- Born: May 4, 1945 (age 80) Monroe, Michigan, U.S.
- Occupation: Former MLB umpire

= Fred Spenn =

American former baseball umpire (born 1945)

Frederick Charles Spenn (born May 4, 1945) is an American former baseball umpire. Spenn was one of the eight minor league replacement umpires who was promoted to the major leagues during the 1979 Major League Umpires Association strike. Spenn wore uniform number 32 when the American League adopted them for its umpires in 1980.

==Minor league career==
Spenn began umpiring minor league baseball in 1970. He officiated in the Carolina League, Southern League and American Association prior to becoming a major league umpire during the 1979 strike.

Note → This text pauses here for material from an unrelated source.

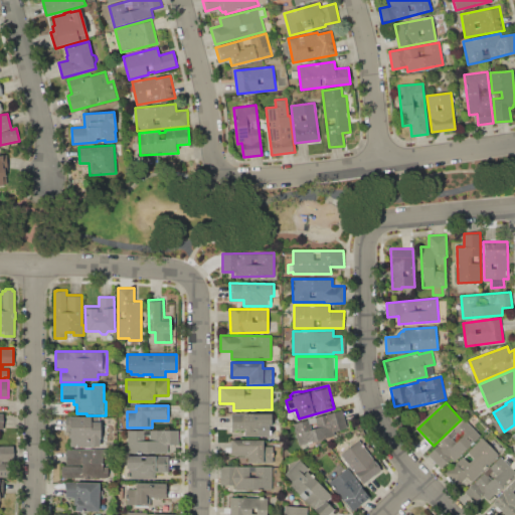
[(292,424),(307,419),(307,418),(316,416),(316,417),(342,409),(347,427),(336,432),(337,435),(299,447),(292,424)]
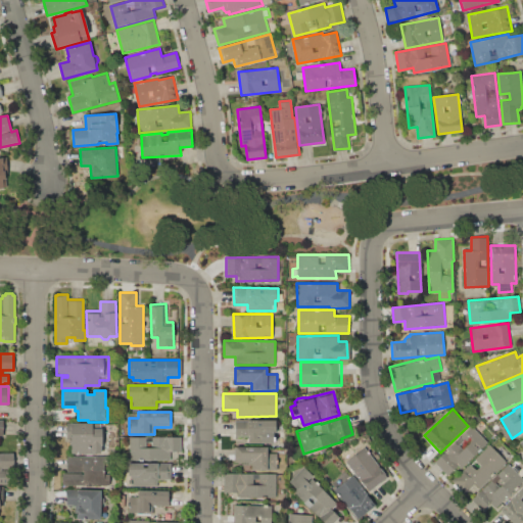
[(248,436),(235,437),(235,420),(276,420),(276,435),(273,435),(273,442),(248,442),(248,436)]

While umpiring in the Southern League in 1972, Spenn was chased and struck with a bat by Savannah Braves hurler Pablo Torrealba after a called third strike on the pitcher. The bat broke across Spenn's back. Torrealba was suspended for the rest of the season. Spenn received a $50 fine and a reprimand for abusive language.

==Major league baseball==
Before his promotion in 1979, Spenn had served as an American League reserve umpire for the previous two seasons, substituting in 95 major league games during that time. Spenn umpired through the 1980 MLB season, after which he was fired. He appeared in one game during the threatened umpire strike of 1991, after which MLB umpires went back to work. He was the last umpire to join the American League using the outside chest protector. He used this through the 1979 season. He switched to the inside protector for 1980.

Spenn was home plate umpire for Bert Blyleven's no-hitter on September 22, 1977.